Japan and the United States are considering changing the planned in-person meeting of their foreign and defense chiefs in January to a virtual format due to the spread of the omicron variant of the coronavirus, sources familiar with the matter have said.
Arrangements had been made for Japanese Foreign Minister Yoshimasa Hayashi and Defense Minister Nobuo Kishi to visit Washington for the “two-plus-two” talks with their U.S. counterparts, Secretary of State Antony Blinken and Defense Secretary Lloyd Austin, on Jan. 7.
A rapid surge in omicron cases in the United States has led both sides to consider holding a virtual meeting instead on Jan. 7 or 8, the sources said Friday.
The first two-plus-two meeting under the administration of Prime Minister Fumio Kishida, who took office in October, is intended to demonstrate the bilateral alliance’s strength in the face of China’s military rise. The foreign and defense chiefs are expected to deepen cooperation in the domains of space and cyberspace.

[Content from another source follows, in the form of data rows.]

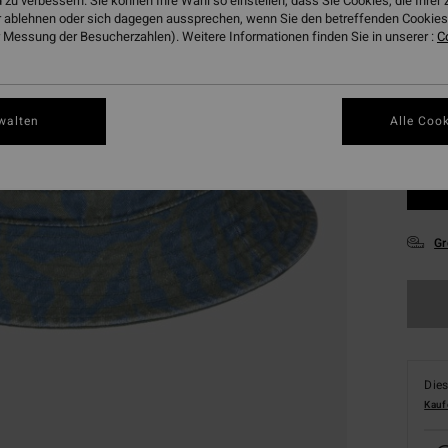
 zu verbessern. Sie können Ihre Wahl so einstellen, dass Sie Cookies, die Ihre
 ablehnen oder sich dagegen aussprechen, wenn Sie den betreffenden Cookies 
Farbe
 Messung der Besucherzahlen). Weitere Informationen finden Sie in unserer :
C
walten
Alle Cook
Gr
Dies
Kauf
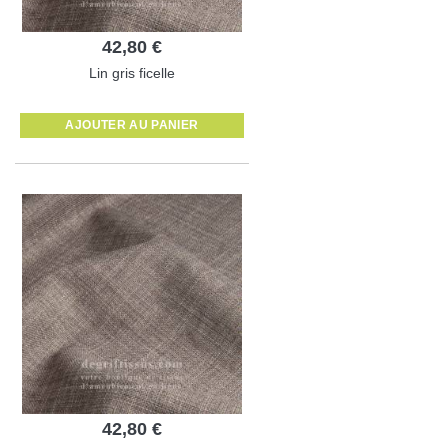
42,80 €
Lin gris ficelle
AJOUTER AU PANIER
42,80 €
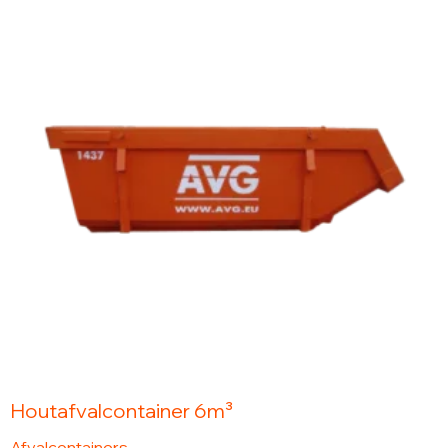
Houtafvalcontainer 6m³
Afvalcontainers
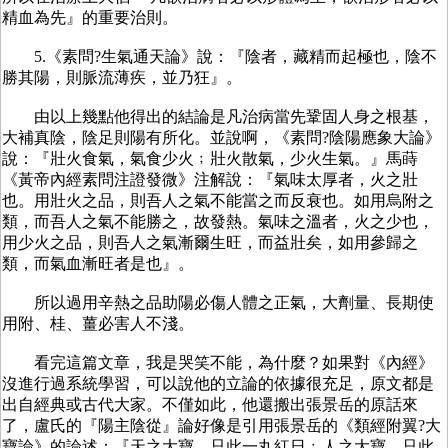
精血為先』的重要治則。
5.《素問?生氣通天論》說：『陰者，藏精而起極也，陰不
勝其陽，則脈流薄疾，並乃狂』。
由以上幾點他得出的結論是凡治病當先鞏固人身之根基，
大補真陰，陰足則陽有所化。並說啊，《素問?陰陽應象大論》
說：『壯火食氣，氣食少火﹔壯火散氣，少火生氣。』馬蒔
《黃帝內經素問注證發微》注解說：『氣味太厚者，火之壯
也。用壯火之品，則吾人之氣不能當之而反衰也。如用烏附之
類，而吾人之氣不能勝之，故發熱。氣味之溫者，火之少也，
用少火之品，則吾人之氣漸爾生旺，而益壯矣，如用參歸之
類，而氣血漸旺者是也』。
所以過用辛熱之品助陽必傷人體之正氣，大劑量、長期使
用附、桂、薑必害人不淺。
看完這篇文章，我是哭笑不能，為什麼？如果對《內經》
沒進行過系統學習，可以說他的立論的依據很充足，原文都是
出自經典或古代大家。不僅如此，他還搬出張景岳的原話來
了，盧氏的『陽主陰從』論好像是引用張景岳的《類經附翼?大
寶論》的論述：『天之大寶，只此一丸紅日﹔人之大寶，只此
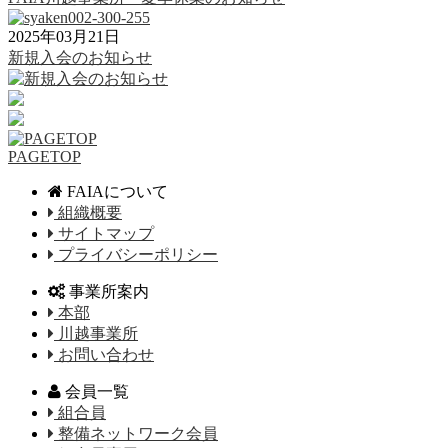
2025年03月21日
新規入会のお知らせ
PAGETOP
FAIAについて
組織概要
サイトマップ
プライバシーポリシー
事業所案内
本部
川越事業所
お問い合わせ
会員一覧
組合員
整備ネットワーク会員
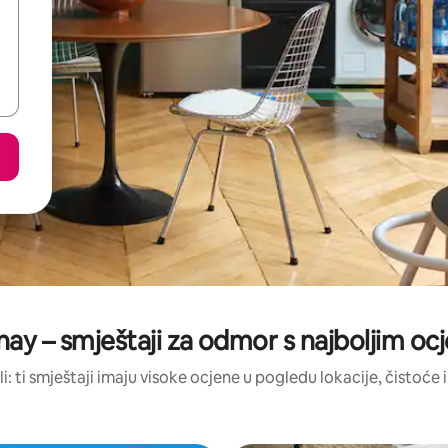
ay – smještaji za odmor s najboljim o
li: ti smještaji imaju visoke ocjene u pogledu lokacije, čistoće i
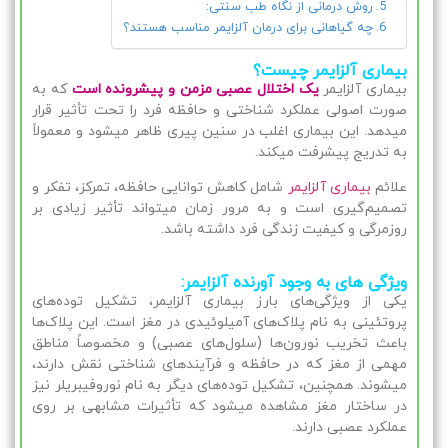
روش درمانی از نگاه طب سنتی:
چه گیاهانی برای درمان آلزایمر مناسب هستند؟
بیماری آلزایمر چیست؟
بیماری آلزایمر
یک اختلال عصبی مزمن و پیشرونده است
که به
صورت اصولی عملکرد شناختی و حافظه فرد را تحت تأثیر قرار
میدهد. این بیماری اغلب در سنین پیری ظاهر میشود و معمولاً
به تدریج پیشرفت میکند.
علائم
بیماری آلزایمر
شامل کاهش توانایی حافظه، تمرکز، تفکر و
تصمیم‌گیری است و به مرور زمان میتواند تأثیر زیادی بر
روزمرگی و کیفیت زندگی فرد داشته باشد.
ویژگی های به وجود آورنده آلزایمر:
یکی از ویژگی‌های بارز بیماری آلزایمر، تشکیل توده‌های
پروتئینی به نام پلاک‌های آمیلوئیدی در مغز است. این پلاک‌ها
باعث تخریب نورون‌ها (سلول‌های عصبی) و مخصوصاً مناطق
مهمی از مغز که در حافظه و فرآیندهای شناختی نقش دارند،
میشوند. همچنین، تشکیل توده‌های دیگر به نام نوروفیبریلر نیز
در ساختار مغز مشاهده میشود که تأثیرات مشابهی بر روی
عملکرد عصبی دارند.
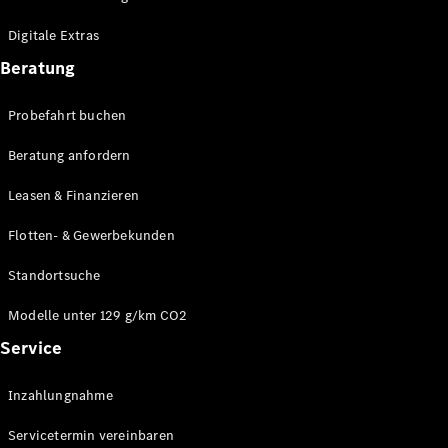
Plug-in-Hybrid Modelle
Digitale Extras
Limousinen
Beratung
Probefahrt buchen
Beratung anfordern
Leasen & Finanzieren
Alle
Limousinen
Flotten- & Gewerbekunden
CLA
Elektrisch
CLA
Standortsuche
C-Klasse
Limousine
Modelle unter 129 g/km CO2
C-Klasse
Service
Elektrisch
Limousine
EQE
Elektrisch
Inzahlungnahme
Limousine
EQS
Elektrisch
Servicetermin vereinbaren
Limousine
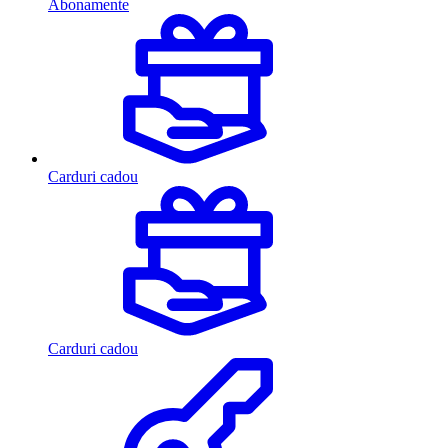
Abonamente
Carduri cadou
Carduri cadou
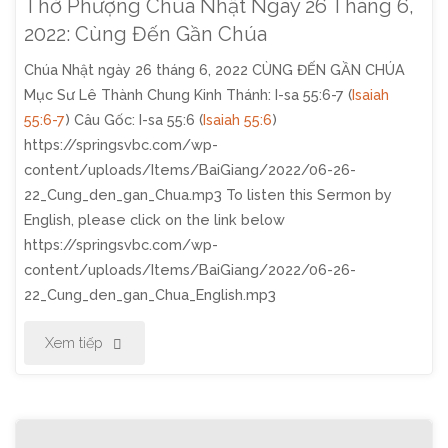
Thờ Phượng Chúa Nhật Ngày 26 Tháng 6,
2022: Cùng Đến Gần Chúa
Chúa Nhật ngày 26 tháng 6, 2022 CÙNG ĐẾN GẦN CHÚA
Mục Sư Lê Thành Chung Kinh Thánh: I-sa 55:6-7 (
Isaiah
55:6-7
) Câu Gốc: I-sa 55:6 (
Isaiah 55:6
)
https://springsvbc.com/wp-
content/uploads/Items/BaiGiang/2022/06-26-
22_Cung_den_gan_Chua.mp3 To listen this Sermon by
English, please click on the link below
https://springsvbc.com/wp-
content/uploads/Items/BaiGiang/2022/06-26-
22_Cung_den_gan_Chua_English.mp3
"Thờ
Xem tiếp
Phượng
Chúa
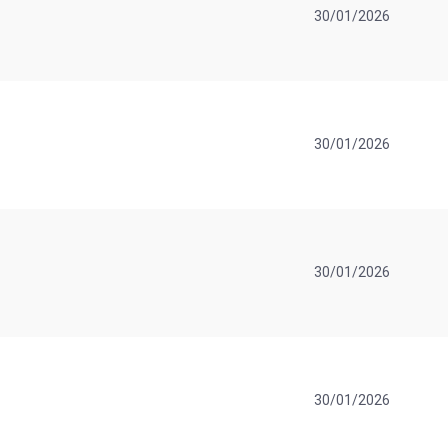
30/01/2026
30/01/2026
30/01/2026
30/01/2026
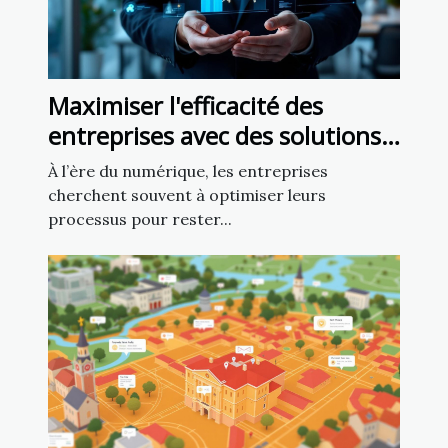
Maximiser l'efficacité des
entreprises avec des solutions
numériques personnalisées
À l’ère du numérique, les entreprises
cherchent souvent à optimiser leurs
processus pour rester...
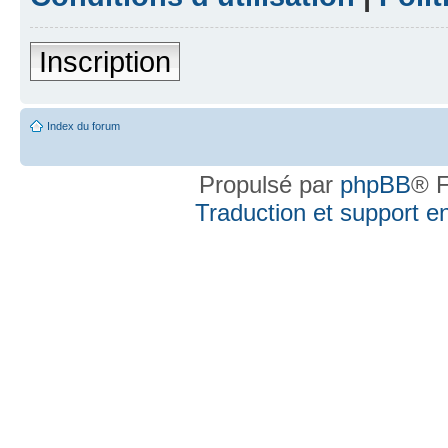
Inscription
Index du forum
Propulsé par
phpBB
® F
Traduction et support en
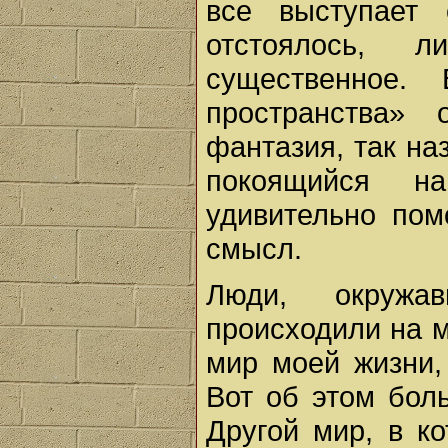
все выступает
отстоялось, 
существенное
пространства»
фантазия, так н
покоящийся н
удивительно пом
смысл.
Люди, окружа
происходили на м
мир моей жизни,
Вот об этом бол
Другой мир, в к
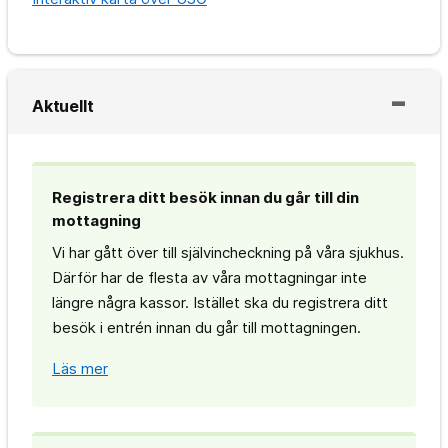
Aktuellt
Registrera ditt besök innan du går till din
mottagning
Vi har gått över till självincheckning på våra sjukhus.
Därför har de flesta av våra mottagningar inte
längre några kassor. Istället ska du registrera ditt
besök i entrén innan du går till mottagningen.
Läs mer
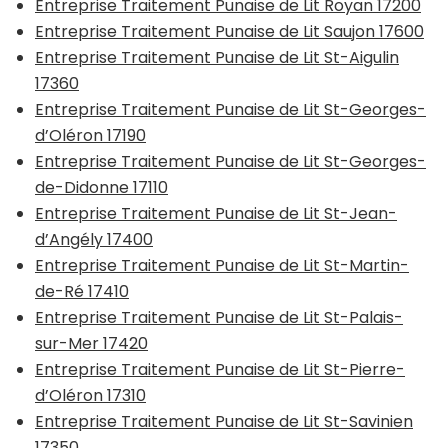
Entreprise Traitement Punaise de Lit Royan 17200
Entreprise Traitement Punaise de Lit Saujon 17600
Entreprise Traitement Punaise de Lit St-Aigulin
17360
Entreprise Traitement Punaise de Lit St-Georges-
d’Oléron 17190
Entreprise Traitement Punaise de Lit St-Georges-
de-Didonne 17110
Entreprise Traitement Punaise de Lit St-Jean-
d’Angély 17400
Entreprise Traitement Punaise de Lit St-Martin-
de-Ré 17410
Entreprise Traitement Punaise de Lit St-Palais-
sur-Mer 17420
Entreprise Traitement Punaise de Lit St-Pierre-
d’Oléron 17310
Entreprise Traitement Punaise de Lit St-Savinien
17350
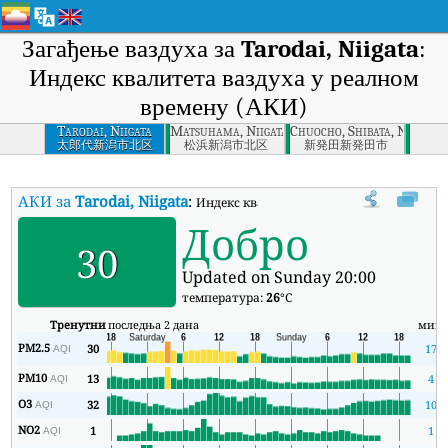
Загађење ваздуха за
Tarodai, Niigata
:
Индекс квалитета ваздуха у реалном
времену (АКИ)
Tarodai, Niigata
Matsuhama, Niigata-ken
Chuocho, Shibata, Niigata
太郎代新潟市北区
松浜新潟市北区
新発田新発田市
АКИ за
Tarodai, Niigata
:
Индекс квалитета ваздуха (АКИ) компаниј
Добро
30
Updated on Sunday 20:00
температура:
26
°C
Тренутни
последња 2 дана
мин
PM2.5
30
17
AQI
PM10
13
4
AQI
O3
32
10
AQI
NO2
1
1
AQI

Hayashi and Blinken were expected to sign an agreement on host nation support for U.S. forces stationed in Japan covering the five years from April, but the two sides will consider other options, the sources said.
One option is for former White House chief of staff Rahm Emanuel, who was confirmed last week by the Senate as the next U.S. ambassador to Japan, to sign it once he arrives in Japan.
After bilateral negotiations, Japan has agreed to pay ¥1.05 trillion ($9.2 billion) over the five-year period.
With the cancellation of his U.S. trip under consideration, Hayashi is unlikely to attend a U.N. review conference on the Treaty on the Non-Proliferation of Nuclear Weapons before the two-plus-two meeting, the sources said.